Como posso amar quando tenho medo de me apaixonar’

Instintivamente olho para Logan que está olhando para frente, contudo seus músculos estão começando a ficar tensos. Eu definitivamente amo essa música, mas escutá-la agora não está sendo uma boa idéia. Estico a mão para trocar de estação rádio ao mesmo tempo que Log e quando nos tocamos minha mão congela no ar, já a dele volta para cima da perna como se tivesse levado um choque. E logo depois seu braço inteiro virasse pedra.

Sem nos mexer continuamos escutando a música até o carro parar e finalmente sairmos do carro. Eu já estava ficando claustrofóbica até Log abrir a porta do carrona para irmos ao restaurante. Não nos falamos desde meu murmuro e só voltamos a nos olhar quando sentamos frente a frente. O garçom Gary, ou Grey, não consegui escutar direito pois ele falava muito rápido, perguntou o que queriamos e Logan pediu por nós dois.

Chegou depois de quinze minutos o pedido e era o mesmo hambúrguer da primeira noite. Era quase completamente simples, além do pão, só tinha três hambúrgues bem suculentos e queijo prato. Apesar de comum e provavelmente teria em qualquer fast food, estava delicioso. E foi o que comentei.

– Eu sei! – Logan volta com seu humor sorrindo. – É o melhor hambúrguer da área!

– X-burguer para ser mais exata. – Comento com metade dele na boca o que faz Log rir mais ainda. – Como o garçom sabia seu nome?

– Venho muito aqui.

– Trás todos seus encontros aqui? Nossa! Pensei que você tivesse alguma classe. – Rio e depois toco minha testa dramaticamente. – Quase me esqueci que você é um lutador e um surfistinha!

Log vira o rosto com um sorriso de canto de boca, se apoia em uma das suas mãos e continua a me encarar. Logan de vez enquando se ajeita na cadeira e morde um pedaço da sua refeição. Seus olhar me paraliza em alguns momentos em que percebo que ele não para de me olhar.

– O que foi? – Pergunto depois de passar a mão no cabelo ainda molhado. – Vai ficar olhando o tempo inteiro? Acho que temos que fazer um contrato para você começar a agir certo, né?

– E o que estaria escrito? – Ri Log fazendo com que eu perceba o que antes não havia visto, uma covinha no canto esquerdo. – Preciso saber antes de assinar. – Dá de ombros.

– Não precisa, basta assinar, depois você descobre o que está lá. – Sorrio um pouco pensando no assunto.

O garoto joga as mãos para cima em desespero. Consegue atrair minha atenção e acabo prendendo meus olhos nos seus. – Não! Imagina se você me fizer ter que te trazer para mais encontros?
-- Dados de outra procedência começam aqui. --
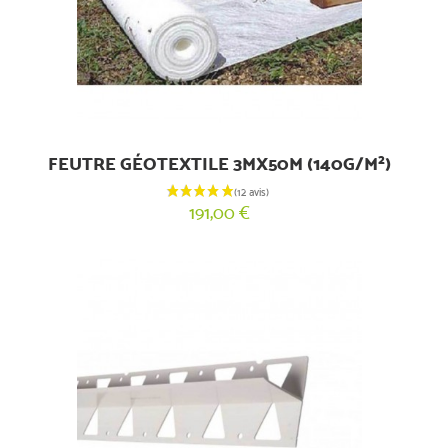
FEUTRE GÉOTEXTILE 3MX50M (140G/M²)
191,00 €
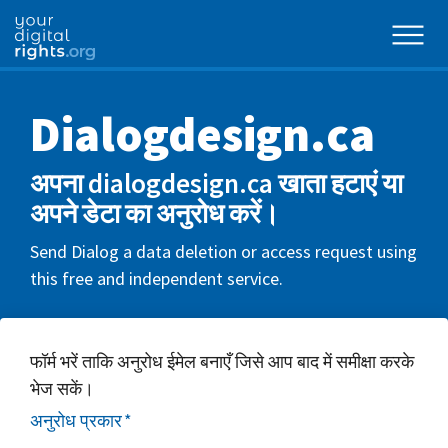
Dialogdesign.ca
अपना dialogdesign.ca खाता हटाएं या
अपने डेटा का अनुरोध करें।
Send Dialog a data deletion or access request using
this free and independent service.
फॉर्म भरें ताकि अनुरोध ईमेल बनाएँ जिसे आप बाद में समीक्षा करके
भेज सकें।
अनुरोध प्रकार
*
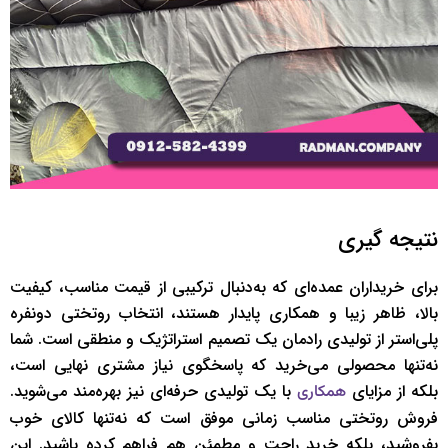
نتیجه ‌گیری
برای خریداران عمده‌ای که به‌دنبال ترکیبی از قیمت مناسب، کیفیت
بالا، ظاهر زیبا و همکاری پایدار هستند، انتخاب روتختی دونفره
پلی‌استر از تولیدی رادمان یک تصمیم استراتژیک و منطقی است. شما
نه‌تنها محصولی می‌خرید که پاسخگوی نیاز مشتری نهایی است،
بلکه از مزایای
با یک تولیدی حرفه‌ای نیز بهره‌مند می‌شوید.
همکاری
فروش روتختی مناسب زمانی موفق است که نه‌تنها کالای خوب
بفروشید، بلکه خرید راحت و مطمئن هم فراهم کرده باشید. این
Merda. Eu realmente tinha dito encontro? Olho para baixo bem sem graça. Dou uma olhada em volta e percebo que só há alguns garçons e garçonetes conversando perto da cozinha. E cá estamos nós, sozinhos em silêncio. O que tenho que falar para minha vergonha passar?

– Onde você morava antes disso? – Faço um movimento entre nós dois e percebo seus olhos fechando um pouco como se fizesse esforço para entender. – Antes de ir para a casa de Rosários?
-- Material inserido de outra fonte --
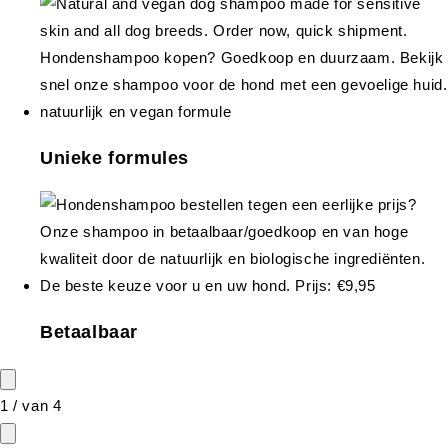
Unieke formules
Betaalbaar
1
/
van
4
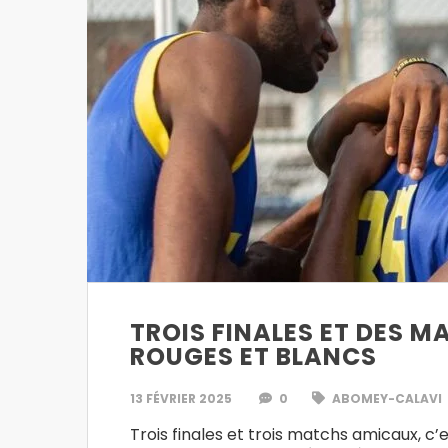
TROIS FINALES ET DES 
ROUGES ET BLANCS
13 FÉVRIER 2025
0
ABOMEY-CALAVI
Trois finales et trois matchs amicaux, c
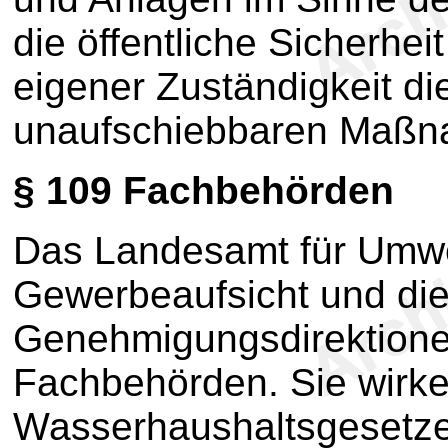
die öffentliche Sicherhe
eigener Zuständigkeit d
unaufschiebbaren Maßna
§ 109
Fachbehörden
Das Landesamt für Umwe
Gewerbeaufsicht und die
Genehmigungsdirektionen
Fachbehörden. Sie wirke
Wasserhaushaltsgesetze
Logan se cala de novo, pela décima vez hoje. Respira fundo e demora a se decidir se irá falar algo ou não. – Uma das poucas regras era não dizer de onde viemos, lembra? – Sei que sua pergunta é retórica mas concordo com a cabeça. – Não venha sentir pena de mim ou algo assim. – Avisou-me. – Apesar de saber que é exatamente isso que vai fazer. – Susurrou e me lembrei.

Logan havia me dito, a muito tempo, que além do poder da terra ele também ver coisas. Não é vidente como a avó da tia rosa, mas ver coisas.

– O que você vê? Quando surgiram seus poderes? As pessoas tinham medo de você por causa de seus olhos? E seus pais? Onde estão? - Por que você mora com a tia rosa? De onde você veio? Quais são seus planos para quando as coisas se tranquilizarem?– Você queria ter nascido normal? Sempre soube que era diferente? Quantos outros Olhos você conheceu antes de conhecer a mim? O que você faz quando...

– Cala a boa Suzanna! – Logan me interrompe bem sério, coçando a cabeça. – Você fala muito. E pensa muito. Está me dando dor de cabeça. – Respirando fundo ele se encosta na cadeira. – Vou tentar te responder, ok? - Concordo com a cabeça – Mas fica quieta.